◆ YOUR OBJECTIVE
Return every line of the records that contains the word "values". Case counts.
▬▬▬
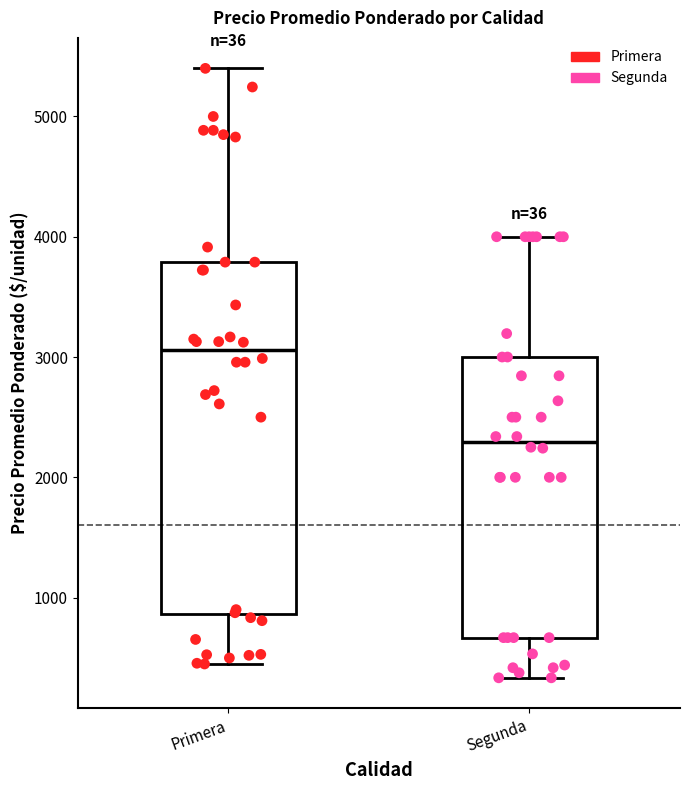

Reading left to right, transcribe this box plot: for each box, give where its median line is, the range the box spans, and where its two whiskers end, as read against the y-axis. The values are not printed on the chart, so give them approximately, as read against the axis.

Primera: median 3100, box 900 to 3800, whiskers 400 to 5400
Segunda: median 2300, box 700 to 3000, whiskers 300 to 4000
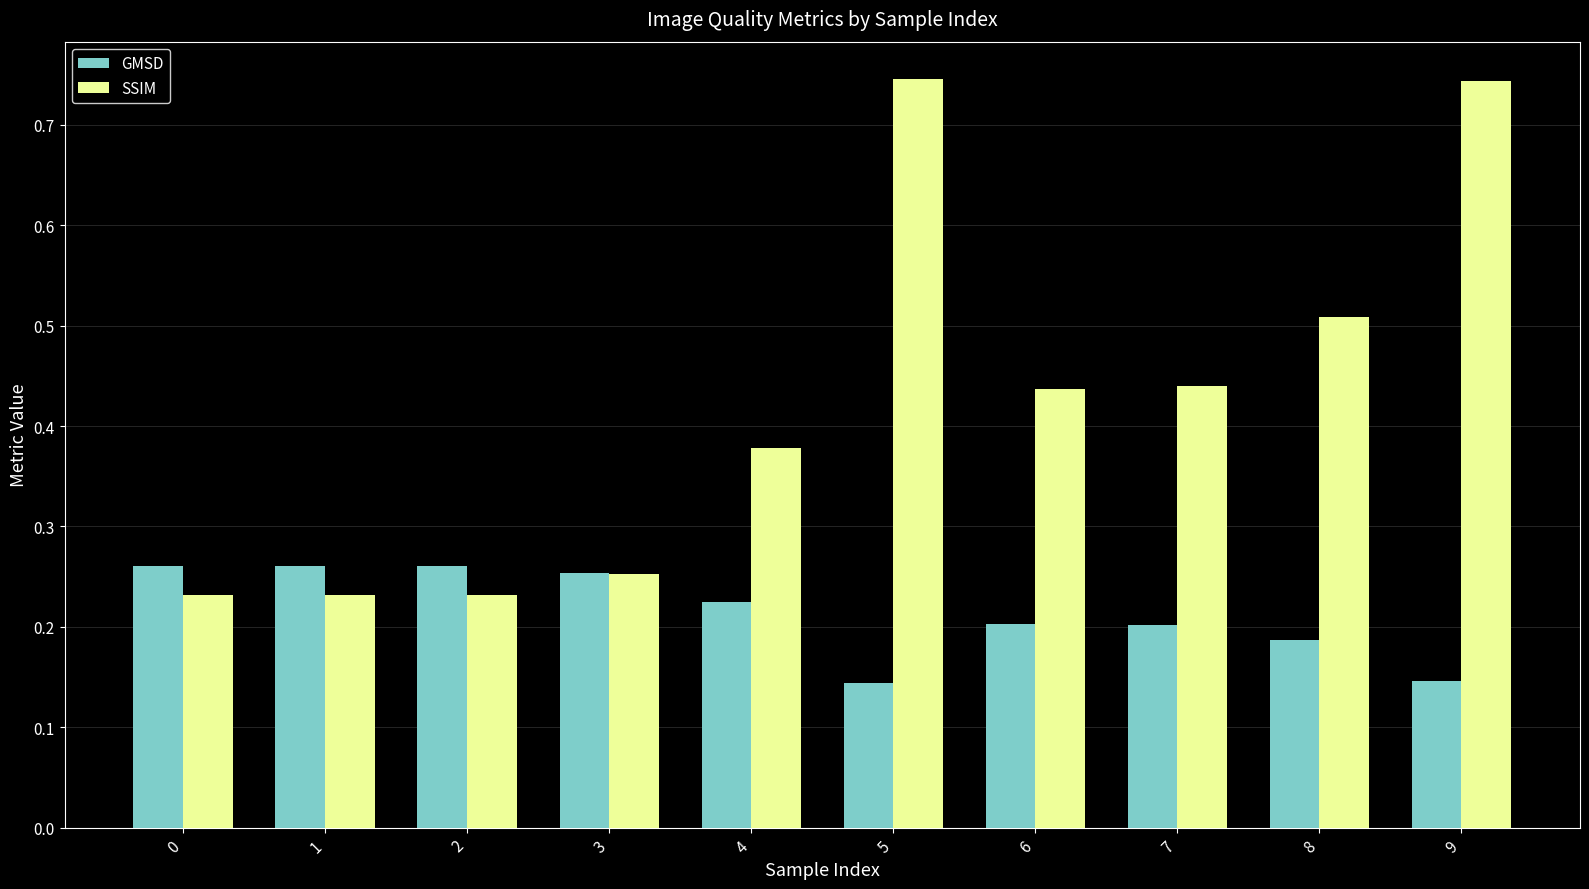

What is the spread (max minus min) of values at 5?

0.6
▬▬▬
◆ RESULT FOR THIS TASK
Reading left to right, transcribe this box plot: for each box, give where its median line is, the range the box spans, and where its two whiskers end, as read against the y-axis. The values are not printed on the chart, so give them approximately, as read against the axis.
What is the spread (max minus min) of values at 5?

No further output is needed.